CVS/caremark Prescription Benefit

Applies to HealthLink OAP, Aetna Health Care OAP and QCHP Only

Self-insured managed care plans (i.e., HealthLink OAP and Aetna Health Care OAP) and the Quality Care Health Plan (QCHP) have prescription benefits administered through the prescription benefit manager (PBM), CVS/caremark. Prescription benefits are independent of other medical services and are not subject to the medical plan year deductible or out-of-pocket maximums.

Two important notes regarding this coverage are (1) over-the-counter drugs are not covered, even if purchased with a prescription, and (2) if a plan participant elects a brand name drug and a generic is available, the plan participant must pay the cost difference between the brand product and the generic product, in addition to the brand copayment.

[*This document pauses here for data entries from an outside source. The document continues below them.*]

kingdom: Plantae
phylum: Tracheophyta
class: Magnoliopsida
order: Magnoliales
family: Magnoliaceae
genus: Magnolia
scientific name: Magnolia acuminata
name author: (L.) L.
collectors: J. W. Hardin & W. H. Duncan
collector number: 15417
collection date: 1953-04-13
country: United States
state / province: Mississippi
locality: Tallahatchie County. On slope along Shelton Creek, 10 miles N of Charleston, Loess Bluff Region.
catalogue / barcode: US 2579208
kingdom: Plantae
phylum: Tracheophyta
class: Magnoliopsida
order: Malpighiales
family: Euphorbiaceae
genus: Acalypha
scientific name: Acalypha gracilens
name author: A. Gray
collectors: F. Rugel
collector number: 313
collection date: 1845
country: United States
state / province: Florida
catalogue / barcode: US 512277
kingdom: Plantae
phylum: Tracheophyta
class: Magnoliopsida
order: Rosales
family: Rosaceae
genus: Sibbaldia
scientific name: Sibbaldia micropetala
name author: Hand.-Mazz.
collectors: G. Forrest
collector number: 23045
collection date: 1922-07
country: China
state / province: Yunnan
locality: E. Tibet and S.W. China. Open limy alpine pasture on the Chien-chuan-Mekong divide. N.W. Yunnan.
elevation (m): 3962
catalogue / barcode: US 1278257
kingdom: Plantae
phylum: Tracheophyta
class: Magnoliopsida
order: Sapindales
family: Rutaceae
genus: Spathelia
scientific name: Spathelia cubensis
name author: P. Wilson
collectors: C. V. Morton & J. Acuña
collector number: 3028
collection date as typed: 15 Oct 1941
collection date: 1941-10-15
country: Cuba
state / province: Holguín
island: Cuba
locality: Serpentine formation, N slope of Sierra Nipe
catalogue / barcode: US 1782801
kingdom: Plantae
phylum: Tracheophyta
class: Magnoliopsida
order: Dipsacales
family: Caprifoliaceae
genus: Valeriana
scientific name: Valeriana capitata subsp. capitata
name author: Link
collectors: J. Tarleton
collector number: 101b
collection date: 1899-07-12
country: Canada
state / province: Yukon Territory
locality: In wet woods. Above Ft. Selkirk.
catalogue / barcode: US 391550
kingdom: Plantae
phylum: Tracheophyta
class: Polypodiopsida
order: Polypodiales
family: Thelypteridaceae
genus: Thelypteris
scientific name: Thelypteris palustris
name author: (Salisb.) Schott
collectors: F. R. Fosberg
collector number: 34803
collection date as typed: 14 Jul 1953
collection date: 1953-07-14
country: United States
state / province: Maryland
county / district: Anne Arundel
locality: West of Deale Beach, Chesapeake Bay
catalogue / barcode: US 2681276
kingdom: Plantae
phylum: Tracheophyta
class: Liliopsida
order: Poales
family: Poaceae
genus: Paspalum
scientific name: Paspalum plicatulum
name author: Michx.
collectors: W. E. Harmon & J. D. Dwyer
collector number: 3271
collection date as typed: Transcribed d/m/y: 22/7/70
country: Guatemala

Pharmacies that contract with CVS/caremark and accept the copayment amount are referred to as network pharmacies. Plan participants should use a pharmacy network for prescriptions whenever possible to yield the most economical benefit.

  • The maximum fill of nonmaintenance medication at a network retail pharmacy is a 60-day supply. If a plan participant uses a pharmacy in the Nonmaintenance Medication Network to fill a maintenance medication they will be charged double the copayment amount after the first two 30-day fills (or after the first 60-day fill). Therefore, plan participants should use a pharmacy in the Maintenance Network to fill prescriptions for maintenance medications.
  • Plan participants can receive a 90-day supply of maintenance medication for two and a half times the copayment if they use the mail order pharmacy or a pharmacy in the Maintenance Medication Network.

Links to network lists and mail order forms are below:

In addition, participants should read the following regarding their pharmacy benefit:

  • Participants who do not use one of these networks for their prescription needs and instead use an "out-of-network" pharmacy will, in most cases, have higher prescription drug costs since these pharmacies do not contract with CVS/caremark.
  • Out-of-network pharmacies are pharmacies that do not contract with CVS/caremark. In most cases, prescription drug costs will be higher when an out-of-network pharmacy is used.
  • If a medication is purchased at an out-of-network pharmacy, the plan participant must pay the full retail cost at the time the medication is dispensed. Reimbursement of eligible charges will be at the applicable brand or generic in-network price minus the appropriate in-network copayment.
  • Reimbursement of eligible charges must be obtained by submitting a paper claim and the original prescription receipt to CVS/caremark. See reimbursement process below.

Reimbursement

Plan participants who either (1) did not have their eligibility verified at the time they purchased medication or (2) purchased their medication at an out-of-network pharmacy may file a request for reimbursement of eligible charges by filing a CVS/caremark Claim Form / CVS/caremark Claim Form - Spanish.